§ **Required action A**
Answer these questions using the back-to-school guide below, one answer per line, marked as the questions are:
(i) By how many minutes should bedtime be moved up every few nights?
(ii) How far ahead of the first day should a visit to a new school be planned?
(iii) Into which piles should last year's things be sorted?
§ **Required action B**
List every item named under "Things You'll Need" in the back-to-school guide below.
§ **Required action C**
Write a continuation of the back-to-school preparation guide below, picking up after its final step.
##### Document segment #####
Difficulty: Moderately Easy
Things You’ll Need:
- Book Bags
- Pencils
- Calendars
- Colored Ink Pens
- Notebooks
- Pencil Cases
- Pencil Sharpeners
- Lunch Boxes
Step1
Begin preparing your child a few weeks before the big day (sooner, if this is his or her first school experience or a new school). If your household has relaxed bedtime and morning routines over the summer months, start to wake your child a little earlier each morning, and move bedtime up 15 minutes every few nights to re-establish "school hours."
Step2
Plan a "back-to-school" shopping day with each child individually, and make it a special event. Of course, you'll set (and try to stick to) a general budget, but leave some room for one or two small extravagances (reuse last year's backpack, but buy this year's hottest cartoon-character notebook).
Step3
Before the big clothes-shopping trip, spend some time with each child sorting through last year's things and decide together what goes into which pile (keeper, hand-me-down or donate). Insist that your child try on every keeper.
Step4
For a new year in a new school, plan a visit there a week or so before the first day. Walk through the building locating the classrooms, bathrooms and lunchroom.
Step5
If your child will be riding the bus, find out the route he or she will take and drive it together a few times there and back. If he or she is a walker, plan the route and walk it together both ways.
Step6
Help your child deal with first-day jitters by focusing on some special advantage of, for example, being a fourth-grader. Perhaps your child is now old enough for his or her own house key, an increase in allowance or some other new privilege.
Step7
Celebrate the big day. Go out for dinner or plan a special meal the night before, or present your child with a small gift.
##### Extracted information #####
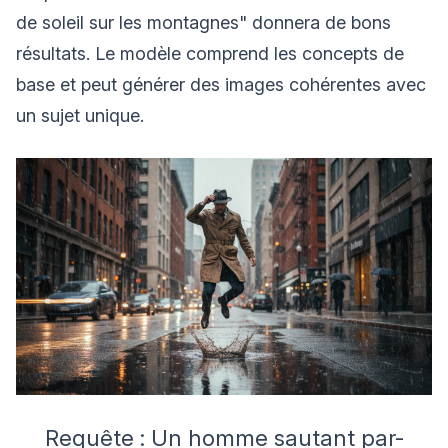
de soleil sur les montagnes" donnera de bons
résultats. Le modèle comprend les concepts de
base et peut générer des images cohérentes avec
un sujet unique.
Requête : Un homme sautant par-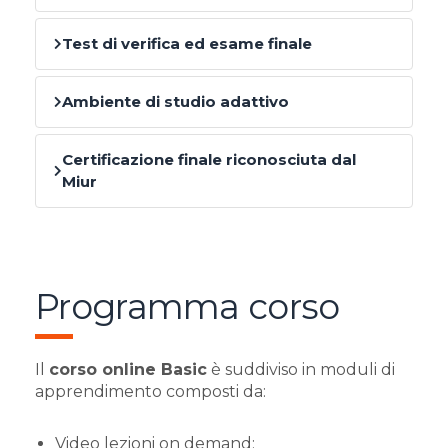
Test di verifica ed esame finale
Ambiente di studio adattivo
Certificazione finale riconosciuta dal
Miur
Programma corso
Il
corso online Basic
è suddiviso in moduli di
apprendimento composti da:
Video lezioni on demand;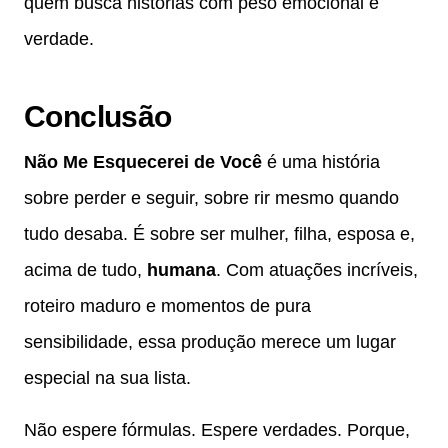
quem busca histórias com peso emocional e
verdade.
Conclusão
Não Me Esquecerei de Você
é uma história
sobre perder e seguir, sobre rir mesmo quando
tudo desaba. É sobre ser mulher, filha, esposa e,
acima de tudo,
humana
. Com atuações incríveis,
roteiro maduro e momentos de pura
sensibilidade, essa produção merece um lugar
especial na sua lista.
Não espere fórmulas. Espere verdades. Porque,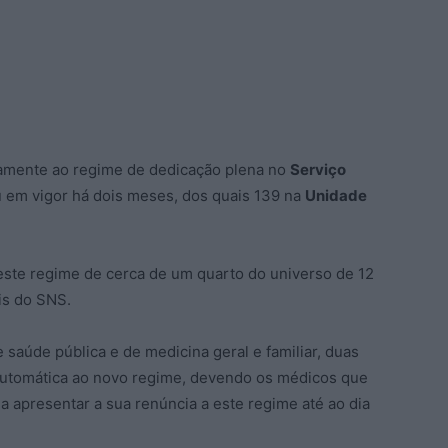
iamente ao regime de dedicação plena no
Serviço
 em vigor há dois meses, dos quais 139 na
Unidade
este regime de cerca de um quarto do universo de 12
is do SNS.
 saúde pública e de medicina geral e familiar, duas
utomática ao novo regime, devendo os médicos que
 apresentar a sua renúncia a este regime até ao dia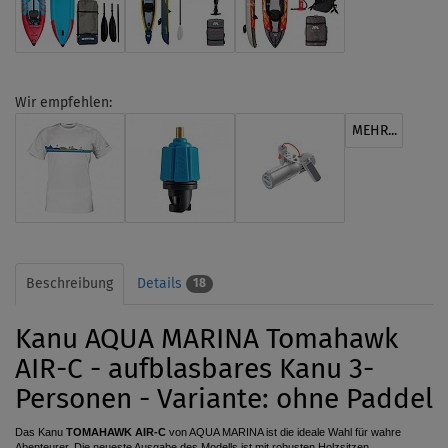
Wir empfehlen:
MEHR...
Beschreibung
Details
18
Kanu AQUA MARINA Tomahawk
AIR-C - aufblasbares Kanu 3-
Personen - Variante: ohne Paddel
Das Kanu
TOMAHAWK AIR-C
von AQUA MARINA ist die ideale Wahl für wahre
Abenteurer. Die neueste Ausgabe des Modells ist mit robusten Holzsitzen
#####
##### Extracted information #####
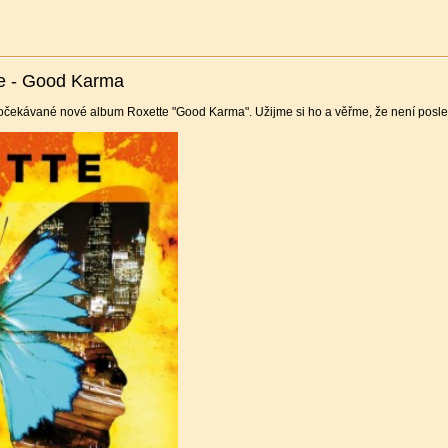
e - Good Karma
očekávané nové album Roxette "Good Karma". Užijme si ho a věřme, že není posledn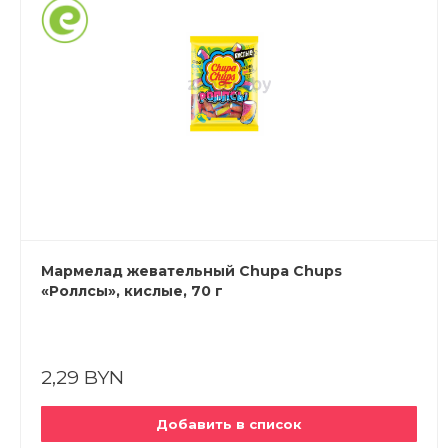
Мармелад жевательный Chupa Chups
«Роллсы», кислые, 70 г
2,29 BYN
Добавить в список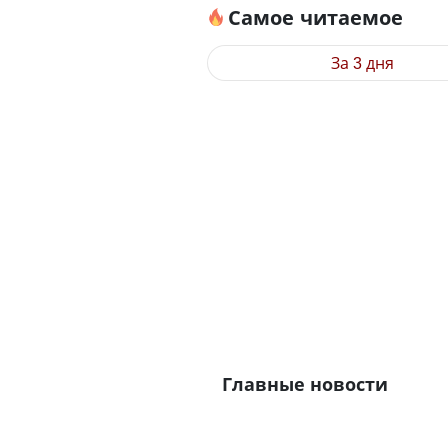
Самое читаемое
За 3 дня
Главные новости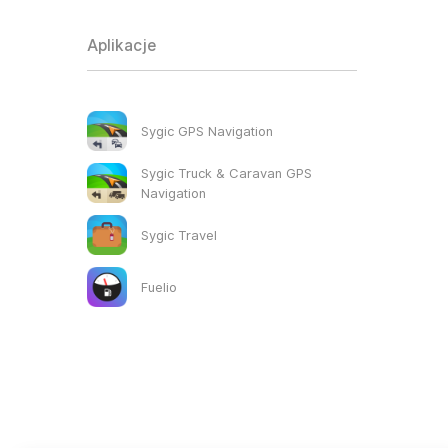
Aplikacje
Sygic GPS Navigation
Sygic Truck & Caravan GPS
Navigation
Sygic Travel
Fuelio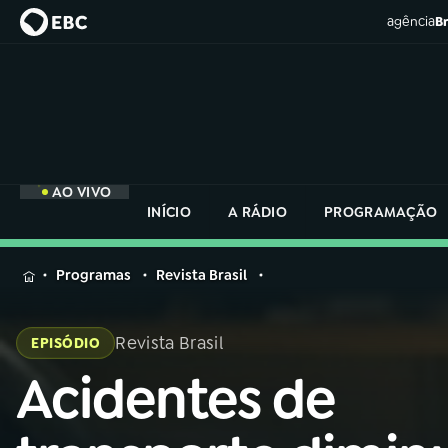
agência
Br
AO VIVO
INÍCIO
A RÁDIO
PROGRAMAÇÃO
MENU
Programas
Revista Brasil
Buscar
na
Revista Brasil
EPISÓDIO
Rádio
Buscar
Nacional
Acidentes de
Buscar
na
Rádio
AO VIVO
#####
##### Extracted information #####
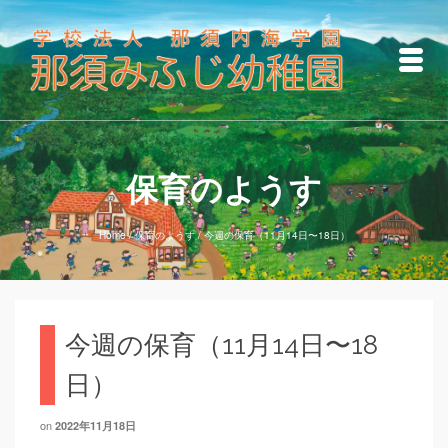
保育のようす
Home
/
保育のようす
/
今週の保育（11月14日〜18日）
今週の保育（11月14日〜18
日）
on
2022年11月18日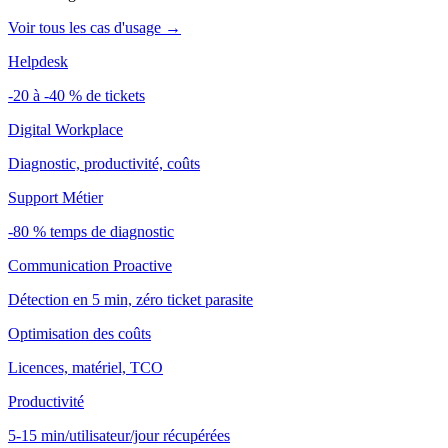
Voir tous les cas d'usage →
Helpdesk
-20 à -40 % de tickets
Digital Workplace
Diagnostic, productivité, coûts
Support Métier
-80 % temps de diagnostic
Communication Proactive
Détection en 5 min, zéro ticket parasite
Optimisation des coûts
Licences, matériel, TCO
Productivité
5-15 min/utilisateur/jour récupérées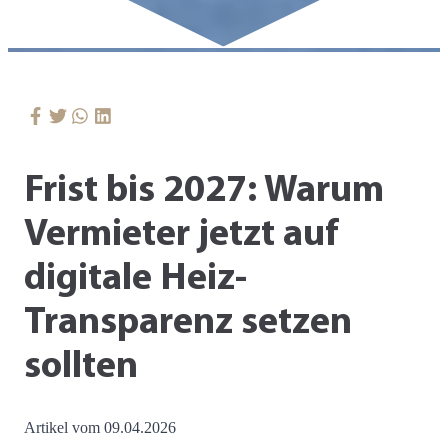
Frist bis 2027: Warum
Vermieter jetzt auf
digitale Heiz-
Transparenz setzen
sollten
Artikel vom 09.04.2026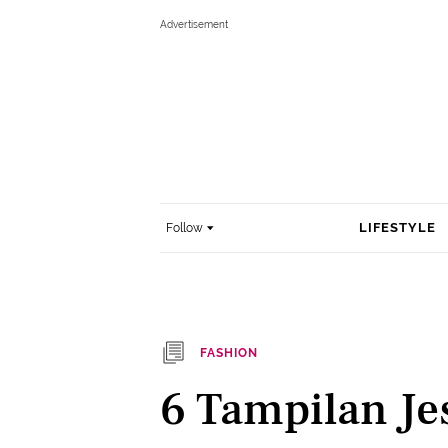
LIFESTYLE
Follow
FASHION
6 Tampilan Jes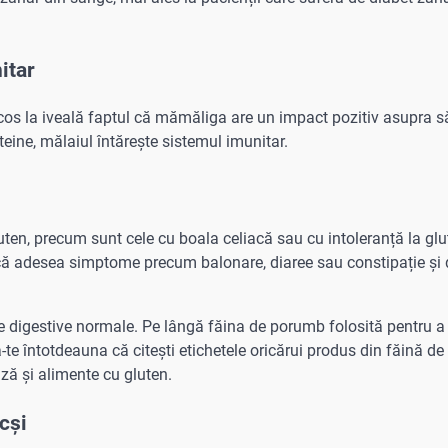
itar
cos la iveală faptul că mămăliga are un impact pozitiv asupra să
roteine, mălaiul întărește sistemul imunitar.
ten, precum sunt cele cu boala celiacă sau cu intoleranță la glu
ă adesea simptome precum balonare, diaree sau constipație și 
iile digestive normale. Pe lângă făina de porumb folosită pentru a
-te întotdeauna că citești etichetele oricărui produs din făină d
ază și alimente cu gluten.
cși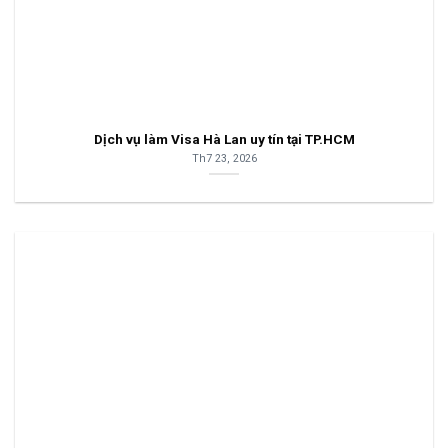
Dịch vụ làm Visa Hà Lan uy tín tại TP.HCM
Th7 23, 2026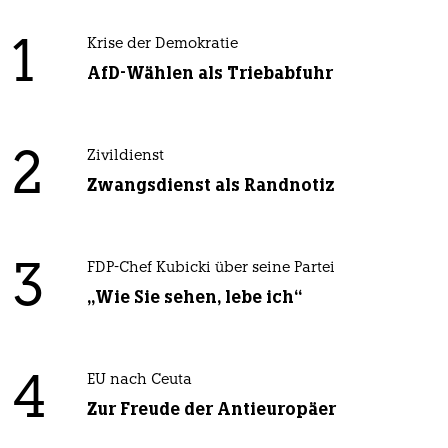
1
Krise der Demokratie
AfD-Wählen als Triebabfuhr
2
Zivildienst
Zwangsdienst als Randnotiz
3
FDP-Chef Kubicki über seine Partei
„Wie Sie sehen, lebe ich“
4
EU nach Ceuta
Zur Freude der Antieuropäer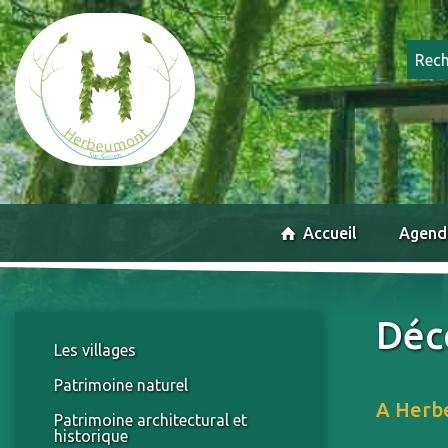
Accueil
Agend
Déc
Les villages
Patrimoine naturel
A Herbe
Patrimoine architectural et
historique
#####
§ **Written reply A**
(i) 15 minutes
(ii) A week or so before the first day
(iii) Keeper, hand-me-down or donate

§ **Written reply B**
- Book Bags
- Pencils
- Calendars
- Colored Ink Pens
- Notebooks
- Pencil Cases
- Pencil Sharpeners
- Lunch Boxes

§ **Written reply C**
Comments
Anonymous said
on 11/22/2005 If your child is in middle or Jr. high school, make sure that you make copies of his or her schedule. That way he can keep the original with him, and if he loses it he won't be stuck in a long line in the office waiting for another copy.
Anonymous said
on 11/22/2005 A friend of mine invites the entire block for a send-off party with the children at the bus stop (complete with muffins, etc.). Then the moms all go back to her house to "celebrate" with a deluxe breakfast, complete with champagne! It's WONDERFUL!
Anonymous said
on 11/22/2005 Plan a picnic at the bus stop. Send invitations to children who wait at your stop, and meet there for lunch a day or two before school starts. Ask each child to bring a sack lunch. It's a great way for parents and kids to get back in touch after vacation.
Anonymous said
on 11/22/2005 My daughters begin the "re-entry" process August first. We start to stagger bedtimes and reintroduce school routines so that the mad scramble at the end of the month is minimized as much as possible. It makes for a smooth transition for all. :)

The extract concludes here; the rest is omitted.